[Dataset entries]
^^^^

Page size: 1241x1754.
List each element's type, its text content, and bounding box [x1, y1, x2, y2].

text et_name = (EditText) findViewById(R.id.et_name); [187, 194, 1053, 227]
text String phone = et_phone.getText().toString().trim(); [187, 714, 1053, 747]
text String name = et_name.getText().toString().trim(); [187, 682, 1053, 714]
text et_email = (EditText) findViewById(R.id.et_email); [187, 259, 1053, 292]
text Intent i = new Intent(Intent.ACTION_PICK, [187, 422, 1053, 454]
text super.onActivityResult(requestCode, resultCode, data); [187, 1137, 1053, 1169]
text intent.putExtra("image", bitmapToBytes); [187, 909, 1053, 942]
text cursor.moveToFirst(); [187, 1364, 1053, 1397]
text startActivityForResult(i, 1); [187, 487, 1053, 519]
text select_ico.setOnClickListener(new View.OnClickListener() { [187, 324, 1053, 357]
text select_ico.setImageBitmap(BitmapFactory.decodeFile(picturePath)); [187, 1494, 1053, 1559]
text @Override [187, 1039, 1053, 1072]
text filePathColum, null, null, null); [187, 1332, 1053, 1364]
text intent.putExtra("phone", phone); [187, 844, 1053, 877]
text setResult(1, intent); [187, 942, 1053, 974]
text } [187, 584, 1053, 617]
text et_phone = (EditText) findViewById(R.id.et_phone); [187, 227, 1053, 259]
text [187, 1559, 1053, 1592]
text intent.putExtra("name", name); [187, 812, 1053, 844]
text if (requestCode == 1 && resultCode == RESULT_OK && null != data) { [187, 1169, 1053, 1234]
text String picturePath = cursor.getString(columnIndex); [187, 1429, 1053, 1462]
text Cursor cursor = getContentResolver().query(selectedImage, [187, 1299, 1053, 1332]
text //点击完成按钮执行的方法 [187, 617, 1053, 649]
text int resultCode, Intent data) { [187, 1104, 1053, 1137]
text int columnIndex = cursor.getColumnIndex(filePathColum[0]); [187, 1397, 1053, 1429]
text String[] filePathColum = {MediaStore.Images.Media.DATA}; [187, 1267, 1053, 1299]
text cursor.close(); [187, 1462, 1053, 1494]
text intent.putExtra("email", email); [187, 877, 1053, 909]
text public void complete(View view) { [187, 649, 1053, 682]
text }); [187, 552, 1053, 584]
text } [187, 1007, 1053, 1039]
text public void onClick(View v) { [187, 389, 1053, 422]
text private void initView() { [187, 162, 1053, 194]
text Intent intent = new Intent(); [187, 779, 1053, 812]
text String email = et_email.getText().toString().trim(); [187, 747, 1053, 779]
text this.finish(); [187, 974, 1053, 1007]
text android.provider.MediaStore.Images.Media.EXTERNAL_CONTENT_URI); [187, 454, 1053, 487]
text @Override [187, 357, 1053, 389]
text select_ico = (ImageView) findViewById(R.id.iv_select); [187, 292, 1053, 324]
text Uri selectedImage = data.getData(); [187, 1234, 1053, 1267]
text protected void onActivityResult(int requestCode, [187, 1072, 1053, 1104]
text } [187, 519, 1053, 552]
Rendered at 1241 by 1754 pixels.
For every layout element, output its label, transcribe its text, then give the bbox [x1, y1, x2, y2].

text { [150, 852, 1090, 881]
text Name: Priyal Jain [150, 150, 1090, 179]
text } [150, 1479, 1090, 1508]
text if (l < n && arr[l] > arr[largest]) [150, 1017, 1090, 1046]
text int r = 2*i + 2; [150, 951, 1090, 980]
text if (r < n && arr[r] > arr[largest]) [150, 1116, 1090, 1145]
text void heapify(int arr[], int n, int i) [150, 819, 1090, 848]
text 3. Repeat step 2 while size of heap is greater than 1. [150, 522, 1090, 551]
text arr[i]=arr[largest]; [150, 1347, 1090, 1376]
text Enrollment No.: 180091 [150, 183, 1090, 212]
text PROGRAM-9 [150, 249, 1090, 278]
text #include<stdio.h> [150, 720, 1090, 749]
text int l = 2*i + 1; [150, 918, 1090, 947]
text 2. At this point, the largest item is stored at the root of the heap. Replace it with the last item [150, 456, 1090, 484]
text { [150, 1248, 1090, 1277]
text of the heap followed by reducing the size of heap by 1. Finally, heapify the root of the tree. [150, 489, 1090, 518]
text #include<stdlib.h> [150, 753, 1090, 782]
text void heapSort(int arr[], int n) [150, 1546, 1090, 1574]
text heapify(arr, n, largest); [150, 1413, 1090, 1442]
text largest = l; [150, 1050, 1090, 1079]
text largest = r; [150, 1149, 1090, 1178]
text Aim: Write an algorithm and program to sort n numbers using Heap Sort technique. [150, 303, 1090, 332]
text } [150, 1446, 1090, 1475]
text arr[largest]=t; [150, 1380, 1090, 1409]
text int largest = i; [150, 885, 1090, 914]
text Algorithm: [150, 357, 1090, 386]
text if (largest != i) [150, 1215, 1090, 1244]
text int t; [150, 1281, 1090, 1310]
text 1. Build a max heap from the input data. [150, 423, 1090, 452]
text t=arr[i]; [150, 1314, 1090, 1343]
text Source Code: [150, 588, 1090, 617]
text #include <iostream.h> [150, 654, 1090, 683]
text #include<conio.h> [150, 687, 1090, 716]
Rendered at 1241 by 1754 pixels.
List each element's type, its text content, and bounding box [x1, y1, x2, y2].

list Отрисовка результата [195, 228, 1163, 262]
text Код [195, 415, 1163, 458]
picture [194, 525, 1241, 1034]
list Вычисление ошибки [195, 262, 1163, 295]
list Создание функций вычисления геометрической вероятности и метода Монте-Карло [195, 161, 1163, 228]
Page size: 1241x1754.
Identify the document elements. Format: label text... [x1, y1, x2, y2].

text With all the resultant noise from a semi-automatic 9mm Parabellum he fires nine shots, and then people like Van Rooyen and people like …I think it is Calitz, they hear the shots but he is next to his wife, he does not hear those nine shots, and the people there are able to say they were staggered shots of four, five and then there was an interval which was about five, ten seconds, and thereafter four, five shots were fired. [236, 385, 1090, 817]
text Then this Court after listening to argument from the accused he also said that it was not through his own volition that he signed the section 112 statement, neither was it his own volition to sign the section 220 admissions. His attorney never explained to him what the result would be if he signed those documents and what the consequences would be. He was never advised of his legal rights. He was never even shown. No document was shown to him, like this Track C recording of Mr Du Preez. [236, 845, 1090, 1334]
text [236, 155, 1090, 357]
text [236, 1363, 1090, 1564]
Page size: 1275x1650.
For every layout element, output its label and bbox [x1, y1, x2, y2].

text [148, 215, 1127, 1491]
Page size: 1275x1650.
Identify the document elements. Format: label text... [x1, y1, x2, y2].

^^^^

REQUIREMENT: Write down every entry exactly.

SOLUTION:
Page size: 1241x1754.
List each element's type, its text content, and bounding box [x1, y1, x2, y2].

text et_name = (EditText) findViewById(R.id.et_name); [187, 194, 1053, 227]
text String phone = et_phone.getText().toString().trim(); [187, 714, 1053, 747]
text String name = et_name.getText().toString().trim(); [187, 682, 1053, 714]
text et_email = (EditText) findViewById(R.id.et_email); [187, 259, 1053, 292]
text Intent i = new Intent(Intent.ACTION_PICK, [187, 422, 1053, 454]
text super.onActivityResult(requestCode, resultCode, data); [187, 1137, 1053, 1169]
text intent.putExtra("image", bitmapToBytes); [187, 909, 1053, 942]
text cursor.moveToFirst(); [187, 1364, 1053, 1397]
text startActivityForResult(i, 1); [187, 487, 1053, 519]
text select_ico.setOnClickListener(new View.OnClickListener() { [187, 324, 1053, 357]
text select_ico.setImageBitmap(BitmapFactory.decodeFile(picturePath)); [187, 1494, 1053, 1559]
text @Override [187, 1039, 1053, 1072]
text filePathColum, null, null, null); [187, 1332, 1053, 1364]
text intent.putExtra("phone", phone); [187, 844, 1053, 877]
text setResult(1, intent); [187, 942, 1053, 974]
text } [187, 584, 1053, 617]
text et_phone = (EditText) findViewById(R.id.et_phone); [187, 227, 1053, 259]
text [187, 1559, 1053, 1592]
text intent.putExtra("name", name); [187, 812, 1053, 844]
text if (requestCode == 1 && resultCode == RESULT_OK && null != data) { [187, 1169, 1053, 1234]
text String picturePath = cursor.getString(columnIndex); [187, 1429, 1053, 1462]
text Cursor cursor = getContentResolver().query(selectedImage, [187, 1299, 1053, 1332]
text //点击完成按钮执行的方法 [187, 617, 1053, 649]
text int resultCode, Intent data) { [187, 1104, 1053, 1137]
text int columnIndex = cursor.getColumnIndex(filePathColum[0]); [187, 1397, 1053, 1429]
text String[] filePathColum = {MediaStore.Images.Media.DATA}; [187, 1267, 1053, 1299]
text cursor.close(); [187, 1462, 1053, 1494]
text intent.putExtra("email", email); [187, 877, 1053, 909]
text public void complete(View view) { [187, 649, 1053, 682]
text }); [187, 552, 1053, 584]
text } [187, 1007, 1053, 1039]
text public void onClick(View v) { [187, 389, 1053, 422]
text private void initView() { [187, 162, 1053, 194]
text Intent intent = new Intent(); [187, 779, 1053, 812]
text String email = et_email.getText().toString().trim(); [187, 747, 1053, 779]
text this.finish(); [187, 974, 1053, 1007]
text android.provider.MediaStore.Images.Media.EXTERNAL_CONTENT_URI); [187, 454, 1053, 487]
text @Override [187, 357, 1053, 389]
text select_ico = (ImageView) findViewById(R.id.iv_select); [187, 292, 1053, 324]
text Uri selectedImage = data.getData(); [187, 1234, 1053, 1267]
text protected void onActivityResult(int requestCode, [187, 1072, 1053, 1104]
text } [187, 519, 1053, 552]
Rendered at 1241 by 1754 pixels.
For every layout element, output its label, transcribe its text, then give the bbox [x1, y1, x2, y2].

text { [150, 852, 1090, 881]
text Name: Priyal Jain [150, 150, 1090, 179]
text } [150, 1479, 1090, 1508]
text if (l < n && arr[l] > arr[largest]) [150, 1017, 1090, 1046]
text int r = 2*i + 2; [150, 951, 1090, 980]
text if (r < n && arr[r] > arr[largest]) [150, 1116, 1090, 1145]
text void heapify(int arr[], int n, int i) [150, 819, 1090, 848]
text 3. Repeat step 2 while size of heap is greater than 1. [150, 522, 1090, 551]
text arr[i]=arr[largest]; [150, 1347, 1090, 1376]
text Enrollment No.: 180091 [150, 183, 1090, 212]
text PROGRAM-9 [150, 249, 1090, 278]
text #include<stdio.h> [150, 720, 1090, 749]
text int l = 2*i + 1; [150, 918, 1090, 947]
text 2. At this point, the largest item is stored at the root of the heap. Replace it with the last item [150, 456, 1090, 484]
text { [150, 1248, 1090, 1277]
text of the heap followed by reducing the size of heap by 1. Finally, heapify the root of the tree. [150, 489, 1090, 518]
text #include<stdlib.h> [150, 753, 1090, 782]
text void heapSort(int arr[], int n) [150, 1546, 1090, 1574]
text heapify(arr, n, largest); [150, 1413, 1090, 1442]
text largest = l; [150, 1050, 1090, 1079]
text largest = r; [150, 1149, 1090, 1178]
text Aim: Write an algorithm and program to sort n numbers using Heap Sort technique. [150, 303, 1090, 332]
text } [150, 1446, 1090, 1475]
text arr[largest]=t; [150, 1380, 1090, 1409]
text int largest = i; [150, 885, 1090, 914]
text Algorithm: [150, 357, 1090, 386]
text if (largest != i) [150, 1215, 1090, 1244]
text int t; [150, 1281, 1090, 1310]
text 1. Build a max heap from the input data. [150, 423, 1090, 452]
text t=arr[i]; [150, 1314, 1090, 1343]
text Source Code: [150, 588, 1090, 617]
text #include <iostream.h> [150, 654, 1090, 683]
text #include<conio.h> [150, 687, 1090, 716]
Rendered at 1241 by 1754 pixels.
List each element's type, its text content, and bounding box [x1, y1, x2, y2].

list Отрисовка результата [195, 228, 1163, 262]
text Код [195, 415, 1163, 458]
picture [194, 525, 1241, 1034]
list Вычисление ошибки [195, 262, 1163, 295]
list Создание функций вычисления геометрической вероятности и метода Монте-Карло [195, 161, 1163, 228]
Page size: 1241x1754.
Identify the document elements. Format: label text... [x1, y1, x2, y2].

text With all the resultant noise from a semi-automatic 9mm Parabellum he fires nine shots, and then people like Van Rooyen and people like …I think it is Calitz, they hear the shots but he is next to his wife, he does not hear those nine shots, and the people there are able to say they were staggered shots of four, five and then there was an interval which was about five, ten seconds, and thereafter four, five shots were fired. [236, 385, 1090, 817]
text Then this Court after listening to argument from the accused he also said that it was not through his own volition that he signed the section 112 statement, neither was it his own volition to sign the section 220 admissions. His attorney never explained to him what the result would be if he signed those documents and what the consequences would be. He was never advised of his legal rights. He was never even shown. No document was shown to him, like this Track C recording of Mr Du Preez. [236, 845, 1090, 1334]
text [236, 155, 1090, 357]
text [236, 1363, 1090, 1564]
Page size: 1275x1650.
For every layout element, output its label and bbox [x1, y1, x2, y2].

text [148, 215, 1127, 1491]
Page size: 1275x1650.
Identify the document elements. Format: label text... [x1, y1, x2, y2].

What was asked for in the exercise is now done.